1

Lou: Hej, nie chcę przeszkadzać, ale.....
Zayn: I tak zawsze to robisz, więc?
Lou: Ziam, gdzie blondas?
Li: Znając życie w kuchni.
Lou: Właśnie nie.
Hazz: Wczoraj wieczorem gdzieś wyszedł.
Zayn: I JESZCZE NIE WRÓCIŁ?
Li: Ja dzwonie na policje. Dziecko nam zaginęło.
Hazz: Może McDonald's go wciągnął.
Lou: Albo ktoś go porwał na okup.
Hazz: Ta porywacze to by po godzinie mieli go dość I jeszcze nam dopłacili, żeby po niego przyjechać XDD.
Li: NIE ODBIERA TELEFONU.
Zayn: Nie panikuj.
Li: MA WYŁĄCZONY TELEFON.
Zayn: DOBRA, PANIKUJ.

Ni: Nie nie, spokojnie, żyję. Obolały, ale żyję. Policja nie będzie konieczna.
Li: CO ZNACZY OBOLAŁY?!
Zayn: ZDRADZASZ NAS?
Ni: Długa historia.
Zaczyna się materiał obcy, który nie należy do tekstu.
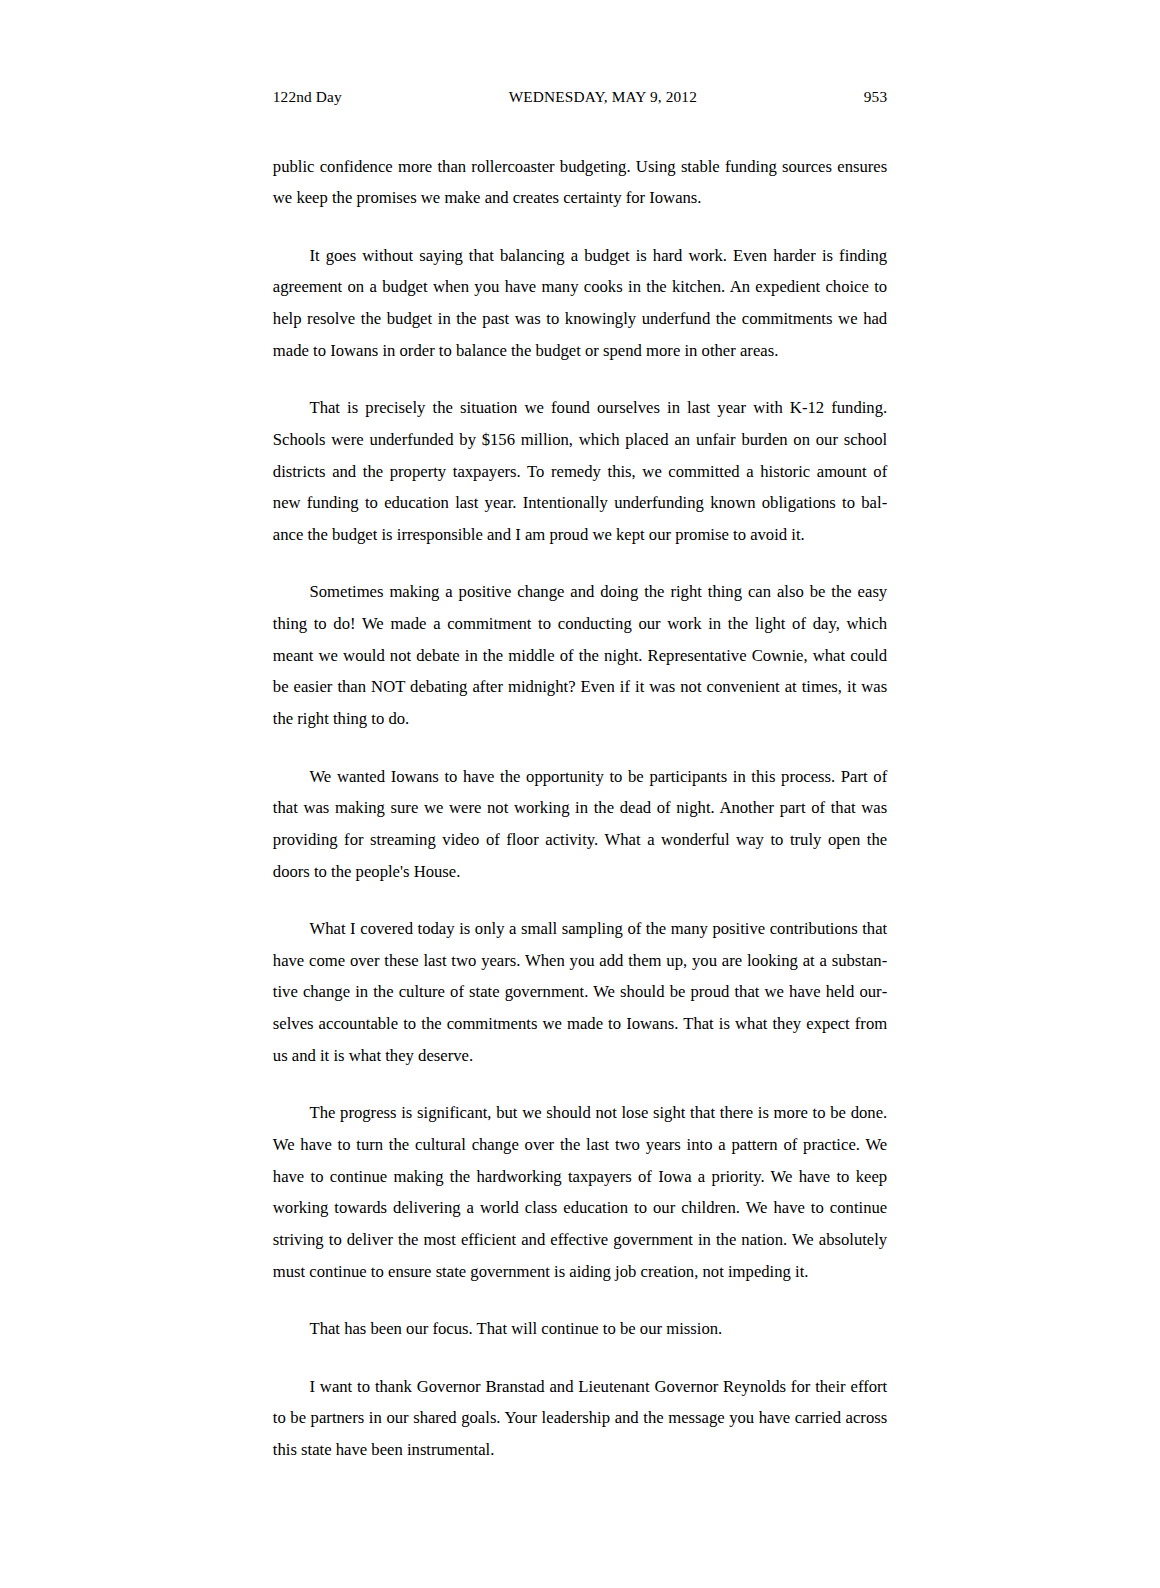122nd Day WEDNESDAY, MAY 9, 2012 953
public confidence more than rollercoaster budgeting. Using stable funding sources ensures we keep the promises we make and creates certainty for Iowans.
It goes without saying that balancing a budget is hard work. Even harder is finding agreement on a budget when you have many cooks in the kitchen. An expedient choice to help resolve the budget in the past was to knowingly underfund the commitments we had made to Iowans in order to balance the budget or spend more in other areas.
That is precisely the situation we found ourselves in last year with K-12 funding. Schools were underfunded by $156 million, which placed an unfair burden on our school districts and the property taxpayers. To remedy this, we committed a historic amount of new funding to education last year. Intentionally underfunding known obligations to balance the budget is irresponsible and I am proud we kept our promise to avoid it.
Sometimes making a positive change and doing the right thing can also be the easy thing to do! We made a commitment to conducting our work in the light of day, which meant we would not debate in the middle of the night. Representative Cownie, what could be easier than NOT debating after midnight? Even if it was not convenient at times, it was the right thing to do.
We wanted Iowans to have the opportunity to be participants in this process. Part of that was making sure we were not working in the dead of night. Another part of that was providing for streaming video of floor activity. What a wonderful way to truly open the doors to the people's House.
What I covered today is only a small sampling of the many positive contributions that have come over these last two years. When you add them up, you are looking at a substantive change in the culture of state government. We should be proud that we have held ourselves accountable to the commitments we made to Iowans. That is what they expect from us and it is what they deserve.
The progress is significant, but we should not lose sight that there is more to be done. We have to turn the cultural change over the last two years into a pattern of practice. We have to continue making the hardworking taxpayers of Iowa a priority. We have to keep working towards delivering a world class education to our children. We have to continue striving to deliver the most efficient and effective government in the nation. We absolutely must continue to ensure state government is aiding job creation, not impeding it.
That has been our focus. That will continue to be our mission.
I want to thank Governor Branstad and Lieutenant Governor Reynolds for their effort to be partners in our shared goals. Your leadership and the message you have carried across this state have been instrumental.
Trafiłem na domówke, był tam Shawn, a jesteśmy pokłóceni, trochę się napiliśmy..... I tak o to chyba mam złamane żebro, albo nawet dwa.....
Zi: JA GO ZABIJE.
Lou: Jest poszkodowany, daj mu spokój. Nic się nie martw, Ni, już po ciebie jade.
Hazz: Zayn, ty brutalu. Powinieneś go pocieszyć a nie chcieć zamordować.
Zayn: Chodziło mi o Shawna.....
Li: Dobrze, że mam wtyki w prokuraturze.....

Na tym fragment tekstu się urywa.